Wednesday, May 26, 2010

Fully Utilised

Working under a low cost career, everything is so cost conscious and the company really fully utilise you because they really need to save cost, in terms of crew meals, transportation, accommodation and most importantly flying hours and SECTORS!!! In return, you get what you deserve. That's so call...'fair and square'.

Taking extra supplements isn't enough for me, most importantly is take the meal on time. But operating short flight like this, you really got no time to eat. What to do...ended up being a weak person on that flight.

......................................... ............................................

Change topic, i seriously need to have a Internet access whenever i go, i hate going back to Sepang, i cannot on9 over there. The main reason i want to on9 is because i can keep in touch with my friend, sometimes...a small chat in msn will make things different. I so desperate for it, i'm going to get back my laptop soon soon soon soon!!!

Monday, May 17, 2010

I keep thinking, am i demanding too much? That's why i can't get what i want right now. But why some other people out there, they can just get it easily.

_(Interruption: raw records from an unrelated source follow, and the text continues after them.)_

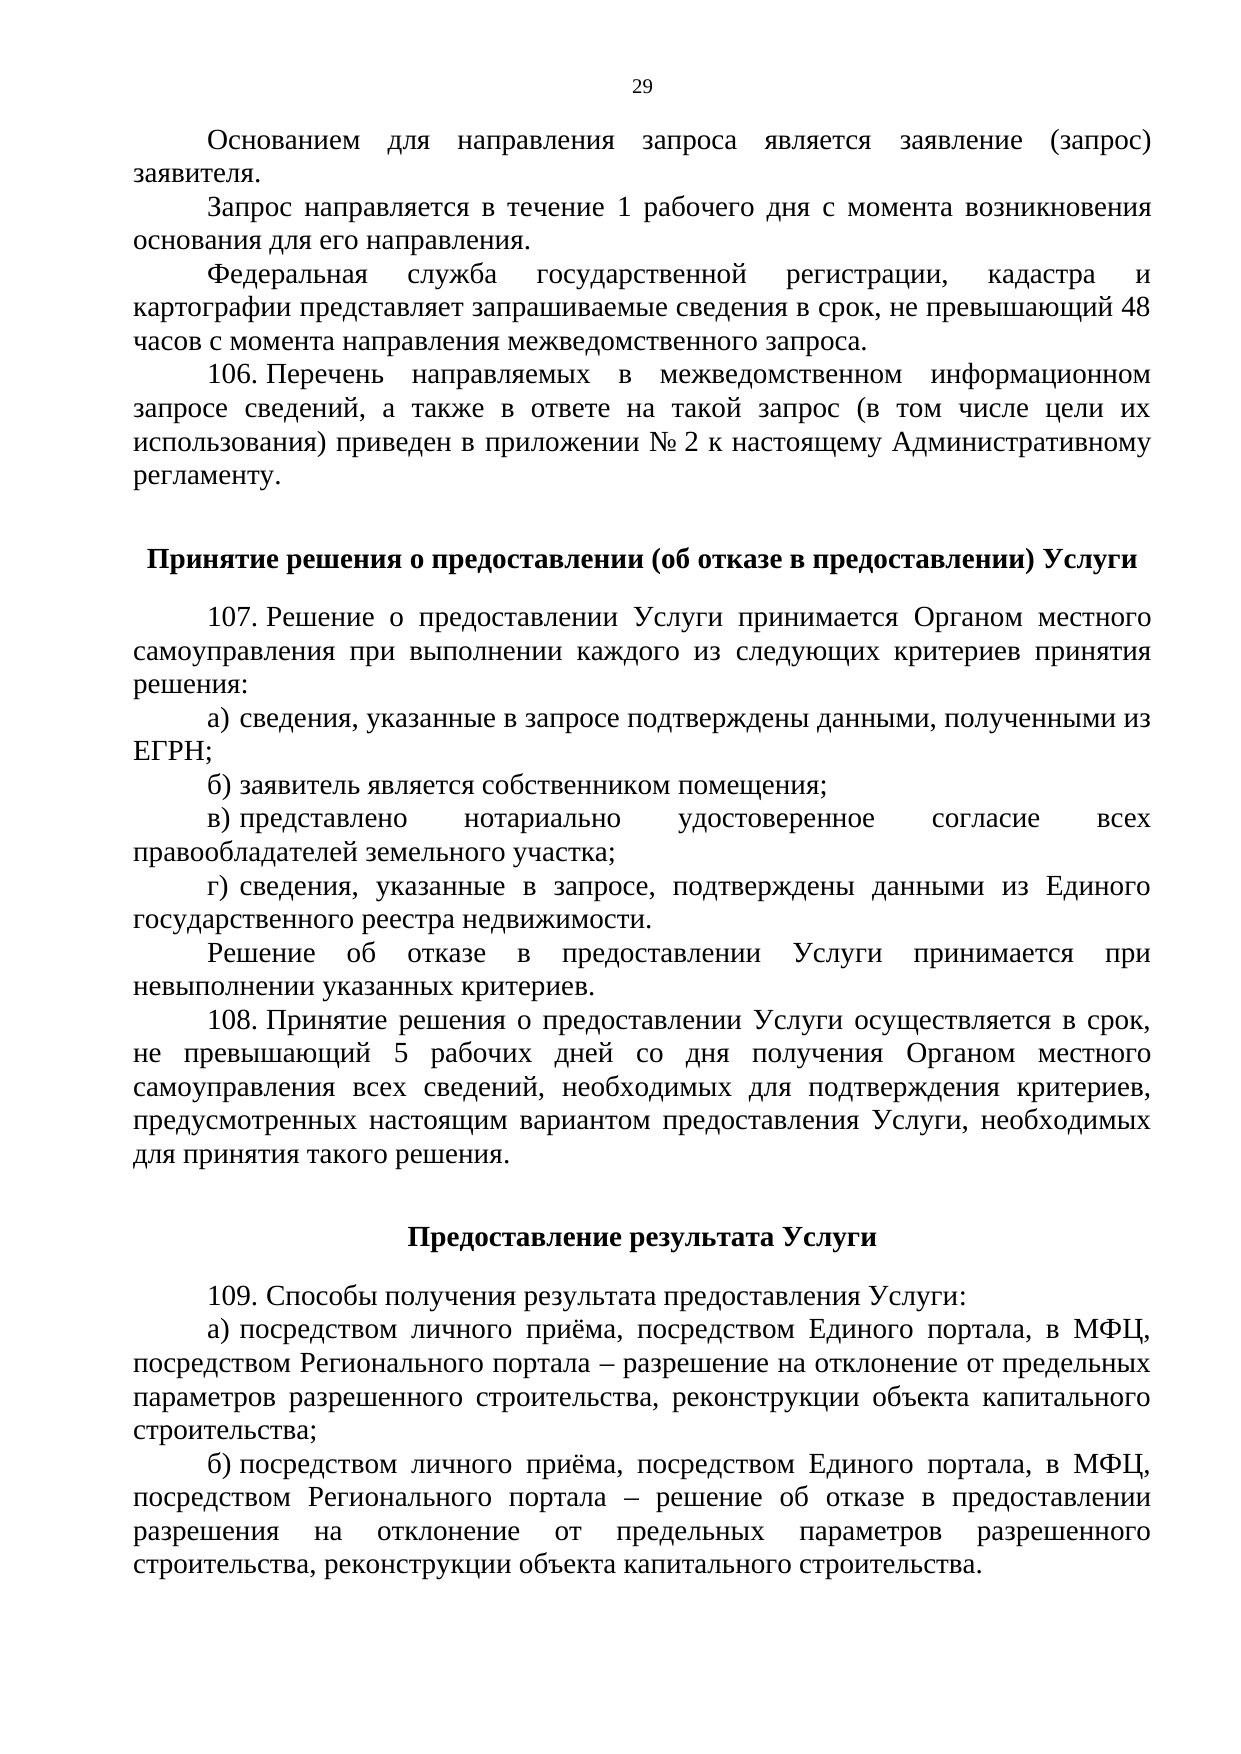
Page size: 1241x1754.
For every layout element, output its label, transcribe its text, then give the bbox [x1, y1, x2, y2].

list Решение о предоставлении Услуги принимается Органом местного самоуправления при выполнении каждого из следующих критериев принятия решения: [133, 599, 1152, 700]
list сведения, указанные в запросе подтверждены данными, полученными из ЕГРН; [133, 700, 1152, 767]
list Способы получения результата предоставления Услуги: [133, 1278, 1152, 1312]
text Принятие решения о предоставлении (об отказе в предоставлении) Услуги [133, 541, 1152, 574]
text Основанием для направления запроса является заявление (запрос) заявителя. [133, 122, 1152, 189]
text Запрос направляется в течение 1 рабочего дня с момента возникновения основания для его направления. [133, 189, 1152, 256]
list заявитель является собственником помещения; [133, 767, 1152, 801]
text Предоставление результата Услуги [133, 1219, 1152, 1253]
list представлено нотариально удостоверенное согласие всех правообладателей земельного участка; [133, 801, 1152, 868]
list Перечень направляемых в межведомственном информационном запросе сведений, а также в ответе на такой запрос (в том числе цели их использования) приведен в приложении № 2 к настоящему Административному регламенту. [133, 357, 1152, 491]
text Решение об отказе в предоставлении Услуги принимается при невыполнении указанных критериев. [133, 935, 1152, 1002]
text Федеральная служба государственной регистрации, кадастра и картографии представляет запрашиваемые сведения в срок, не превышающий 48 часов с момента направления межведомственного запроса. [133, 256, 1152, 357]
list Принятие решения о предоставлении Услуги осуществляется в срок, не превышающий 5 рабочих дней со дня получения Органом местного самоуправления всех сведений, необходимых для подтверждения критериев, предусмотренных настоящим вариантом предоставления Услуги, необходимых для принятия такого решения. [133, 1002, 1152, 1169]
list посредством личного приёма, посредством Единого портала, в МФЦ, посредством Регионального портала – разрешение на отклонение от предельных параметров разрешенного строительства, реконструкции объекта капитального строительства; [133, 1312, 1152, 1446]
list посредством личного приёма, посредством Единого портала, в МФЦ, посредством Регионального портала – решение об отказе в предоставлении разрешения на отклонение от предельных параметров разрешенного строительства, реконструкции объекта капитального строительства. [133, 1446, 1152, 1580]
list сведения, указанные в запросе, подтверждены данными из Единого государственного реестра недвижимости. [133, 868, 1152, 935]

I have a positive mindset....

That's why i keep telling myself, don't always compare yourself to the good one, compare to the bad one. Not just making you feel better, but...you will know how fortunate you are for 'who you are' right now.

But...i don't have so much positive thinking...

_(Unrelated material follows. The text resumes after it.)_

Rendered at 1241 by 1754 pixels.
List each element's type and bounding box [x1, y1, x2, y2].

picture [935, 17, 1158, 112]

Somehow, i will still feel very down sometimes, that's what Mulians always call 'EMO'. Once in a while will do, i will not let myself to 'EMO' everyday.

So far...

I am satisfied enough for what i have and who i am now, i just lack of something and somebody. But anything happen outside, a 'home' is always there waiting for me, no matter how sad i am, how depressed i am, i will feel alright eventually because 'SHE' is the only one who will...
-call me all the time when i am out of home
-cook my favorite dish
-take care of me when i'm sick

Most importantly, she pampered me alot and still i am not SPOIL!!!

Thursday, May 13, 2010

I'm going back to work again, this time...i have to wake up 0230 in the morning for my first flight on tomorrow. I hate waking up early in the damn morning while the sky is still dark... But no choice, this is my job.

Is going to be end of the month soon, time flies really fast....

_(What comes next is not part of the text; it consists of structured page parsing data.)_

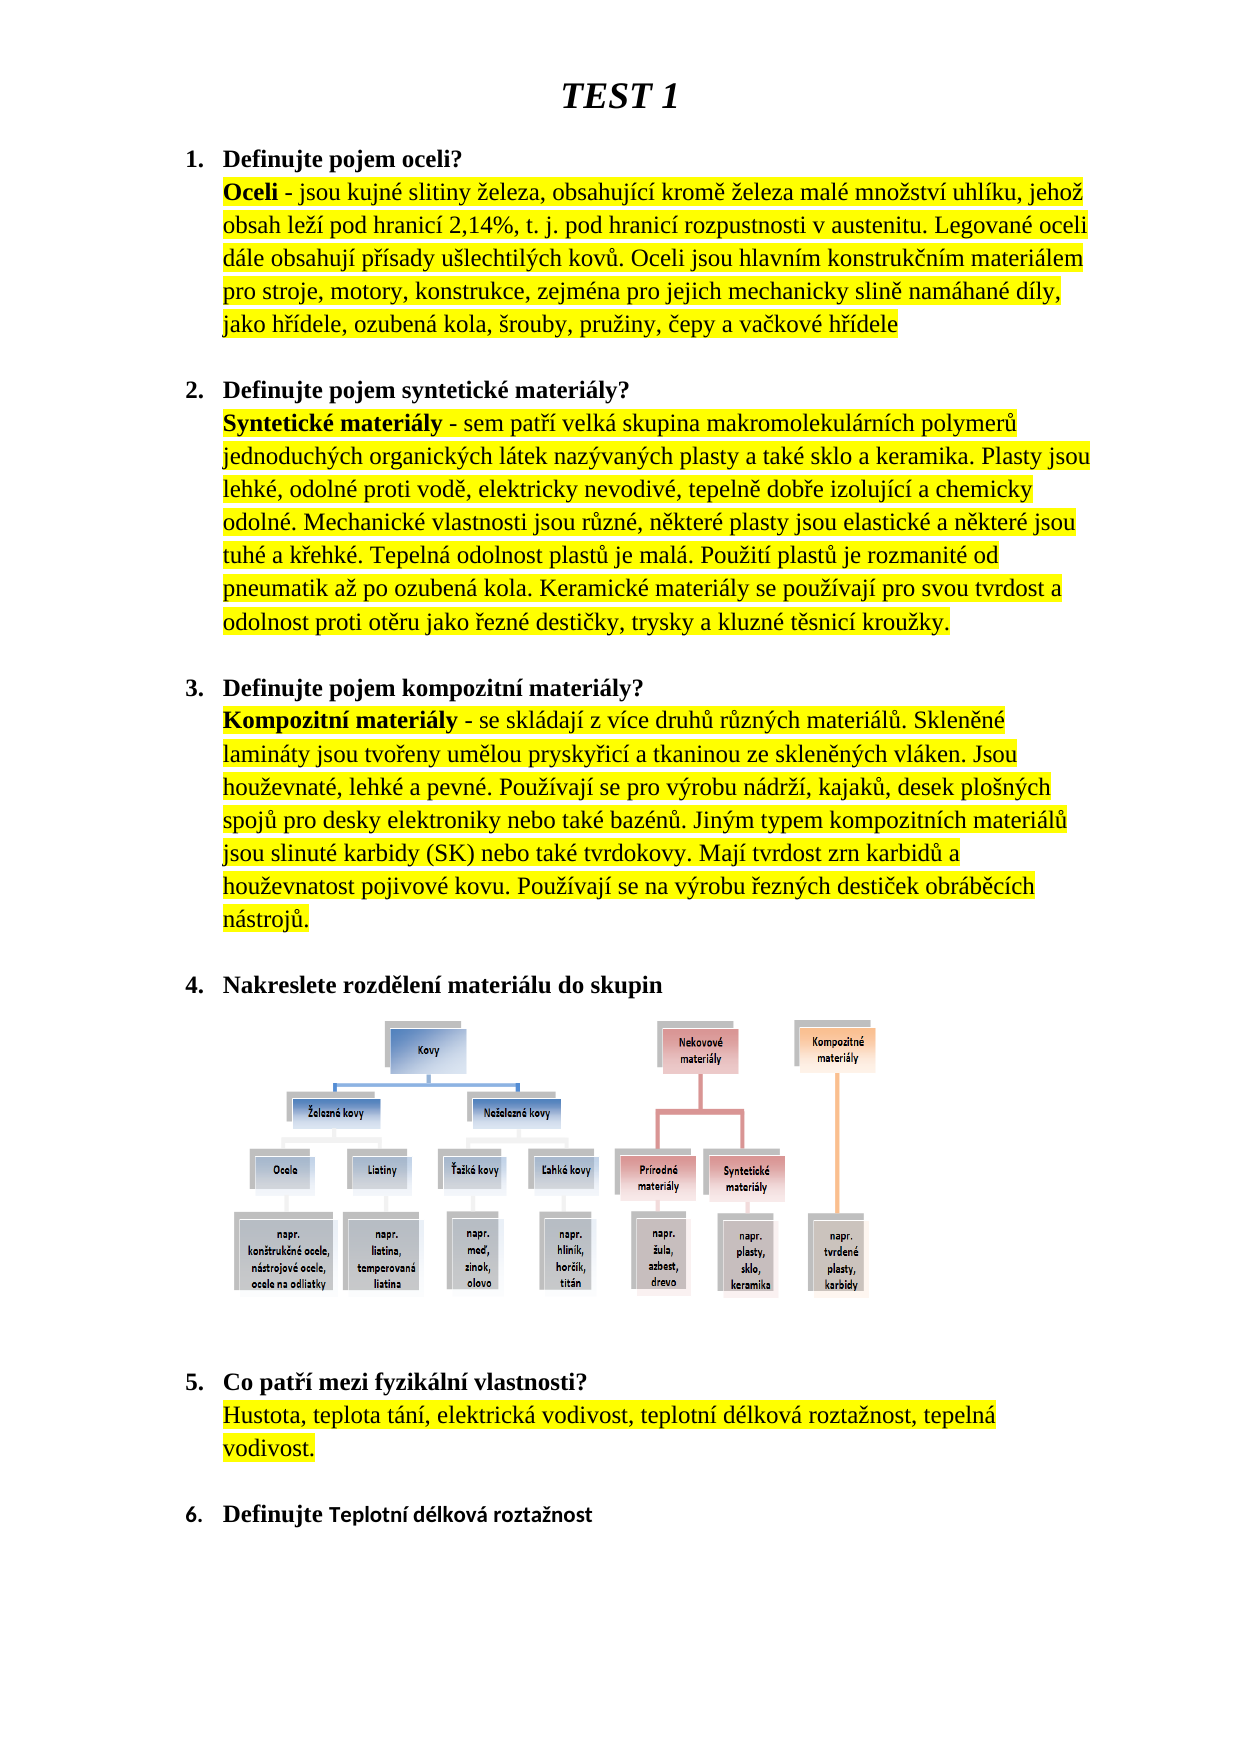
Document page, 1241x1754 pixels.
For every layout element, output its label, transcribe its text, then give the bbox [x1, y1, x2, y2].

list Oceli - jsou kujné slitiny železa, obsahující kromě železa malé množství uhlíku, jehož obsah leží pod hranicí 2,14%, t. j. pod hranicí rozpustnosti v austenitu. Legované oceli dále obsahují přísady ušlechtilých kovů. Oceli jsou hlavním konstrukčním materiálem pro stroje, motory, konstrukce, zejména pro jejich mechanicky slině namáhané díly, jako hřídele, ozubená kola, šrouby, pružiny, čepy a vačkové hřídele [223, 177, 1093, 338]
text TEST 1 [148, 74, 1093, 117]
list Nakreslete rozdělení materiálu do skupin [185, 970, 1093, 998]
list Co patří mezi fyzikální vlastnosti? [185, 1367, 1093, 1396]
list Definujte pojem kompozitní materiály? [185, 673, 1093, 701]
list Hustota, teplota tání, elektrická vodivost, teplotní délková roztažnost, tepelná vodivost. [223, 1400, 1093, 1462]
list Definujte pojem syntetické materiály? [185, 375, 1093, 404]
list Definujte pojem oceli? [185, 144, 1093, 173]
list Kompozitní materiály - se skládají z více druhů různých materiálů. Skleněné lamináty jsou tvořeny umělou pryskyřicí a tkaninou ze skleněných vláken. Jsou houževnaté, lehké a pevné. Používají se pro výrobu nádrží, kajaků, desek plošných spojů pro desky elektroniky nebo také bazénů. Jiným typem kompozitních materiálů jsou slinuté karbidy (SK) nebo také tvrdokovy. Mají tvrdost zrn karbidů a houževnatost pojivové kovu. Používají se na výrobu řezných destiček obráběcích nástrojů. [223, 706, 1093, 932]
list Definujte Teplotní délková roztažnost [185, 1499, 1093, 1528]
list Syntetické materiály - sem patří velká skupina makromolekulárních polymerů jednoduchých organických látek nazývaných plasty a také sklo a keramika. Plasty jsou lehké, odolné proti vodě, elektricky nevodivé, tepelně dobře izolující a chemicky odolné. Mechanické vlastnosti jsou různé, některé plasty jsou elastické a některé jsou tuhé a křehké. Tepelná odolnost plastů je malá. Použití plastů je rozmanité od pneumatik až po ozubená kola. Keramické materiály se používají pro svou tvrdost a odolnost proti otěru jako řezné destičky, trysky a kluzné těsnicí kroužky. [223, 408, 1093, 635]
picture [222, 1002, 911, 1330]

Don't know what else to write....bye=P

Sunday, May 9, 2010

Depressed

I afraid one day i will become insane because of the job. I feel so stressed and depressed after i communicate with 'them'. One day max i have to operate four sectors, each sector approx 120 pax, how much stress i can handle from them?

I have to be patience all the time, even though i get 5call buttons from the same person at the same time, keep asking for the same thing even though I said 'sold out', insist to return back to their original seat, scolded by them due to safety purpose...
Complaint by passenger right in front of your face saying you are rude because i never used the magic word, in fact... I did.
The only thing i can do is apologize, i couldn't fight back.

I tell myself, i got to think positive. Use my heart to treat them but not my 'shell', i'm trying very hard...

I want to cry, i feel so stress, this is not an easy job. It is glamour from the outside, but not the inside.

Still, i feel thankful for everything. I just got to be tough.

Tuesday, May 4, 2010

I'm having my four days off now, yohoo!!! Today is the second day. After 5days of working, all i get now is worth it...=)

I have a very bad feelings recently, i'm afraid that i will get terminated because of some mistake that i didn't realize. I'd been very very careful when every time i work, but accident do happen sometimes, nobody knows...

Handling passenger call is a easy thing but when 'one call button/ minute', this really need alot of patience to bare with it. The fire is already inside my heart, but i just can be patience. I can't scold the person who press the call button for continuously 5times.

I always tell myself, 'i got to love this job in order to stay long'. But sometimes really mentally tortured, got to be very very careful, one word can make you lose the job.